§ **YOUR TASK**:
Summarize the verl FP8 page below in two sentences.

§ **SELECTED PASSAGE**:
FP8 RL in verl

Last updated: 03/05/2026

verl supports two FP8 modes for accelerating RL training:

[!TIP] For ready-to-run scripts, see the low-precision recipe directory.

FP8 Rollout Only

FP8 rollout-only mode keeps training in BF16 and quantizes rollout inference to FP8. This reduces GPU memory during generation and speeds up rollout without affecting training precision.

Implementation

We monkey patch several vLLM functions to enable FP8 rollout for reinforcement learning:

1. Quantize weights: Quantize model weights on-the-fly from higher-precision formats to FP8.
2. Process weights after loading: For vLLM, we replace the vllm.model_executor.layers.quantization.fp8.Fp8LinearMethod.process_weights_after_loading function to handle weight processing after quantization. For SGLang, this patch is not needed as it natively supports loading quantized weights.

Support Matrix

• FP8 blockwise quantization for rollout
  • Used in Deepseek, which is 1x128 quantization for activations and 128x128 quantization for model weights
• Dense models and MoE models
• Async rollout interfaces
• vLLM 0.10.x & vLLM 0.11 & vLLM 0.12 & SGLang 0.5.5
• FSDP and Megatron training backends

Usage

Enable in config file:

rollout:
  quantization: "fp8"

Or via command line:

actor_rollout_ref.rollout.quantization=fp8

Experiments and Outcomes

Qwen3-8B-Base Dense Model

Configuration

• DAPO recipe. AIME24 online validation.
• vLLM(FP8 spmd rollout) + FSDP
  • Note that SPMD rollout has been deprecated, so we removed the FP8 SPMD rollout.
• Prompt batch size 32, n=16.
• Rollout batch size: 32*3*16
• Train_batch_size & ppo_mini_batch_size 32
• Max response length 20K
• Token-level TIS, C=2
• 8*H100
• vLLM 0.10.0+CUDA 12.6 vs vLLM 0.11.0+CUDA 12.9

Accuracy dark green: BF16, orange: FP8 rollout + token-level TIS, light green: FP8 rollout without TIS

Results and observations:

• With TIS, FP8 rollout aligns with BF16
• Obvious accuracy drop when TIS is not enabled
• Higher mismatch kl but within acceptable range throughout the training

Performance

green: BF16, orange: FP8 rollout + CUDA12.6 + DeepGemm, purple: FP8 rollout + CUDA 12.9 + DeepGemm

Results and observations:

• FP8 rollout leads to around ~12% rollout speedup with CUDA 12.6 + DeepGemm
• When upgrading to CUDA 12.9, speedup can be up to ~18%

Qwen3-30B-A3B-Base MoE Model

Configuration

• DAPO recipe. AIME24 online validation.

§ **AVAILABLE DATA**:

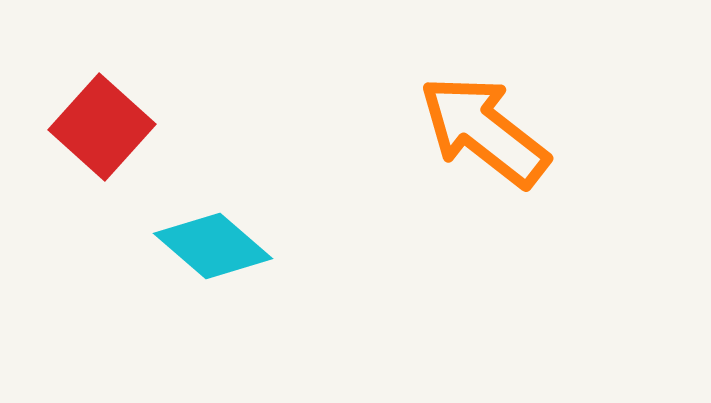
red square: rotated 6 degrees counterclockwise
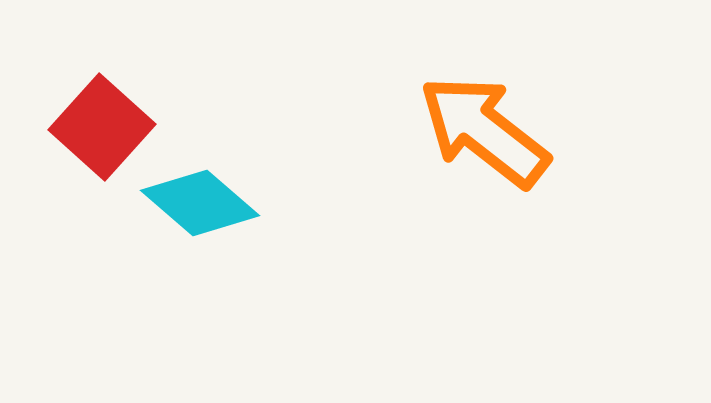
cyan diamond: moved 13 px left, 43 px up
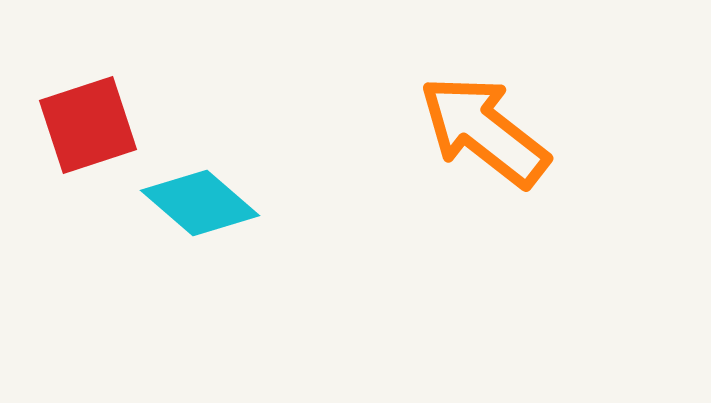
red square: moved 14 px left, 2 px up; rotated 30 degrees clockwise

§ **WRITTEN SOLUTION**:
verl's FP8 rollout-only mode keeps training in BF16 while quantizing rollout inference to FP8, which reduces GPU memory during generation and speeds up rollout, and it is turned on by setting rollout quantization to "fp8". In tests on the Qwen3-8B-Base dense model, FP8 rollout matched BF16 accuracy when token-level TIS was enabled but showed an obvious accuracy drop without it, and it sped up rollout by around 12% with CUDA 12.6 and up to about 18% with CUDA 12.9.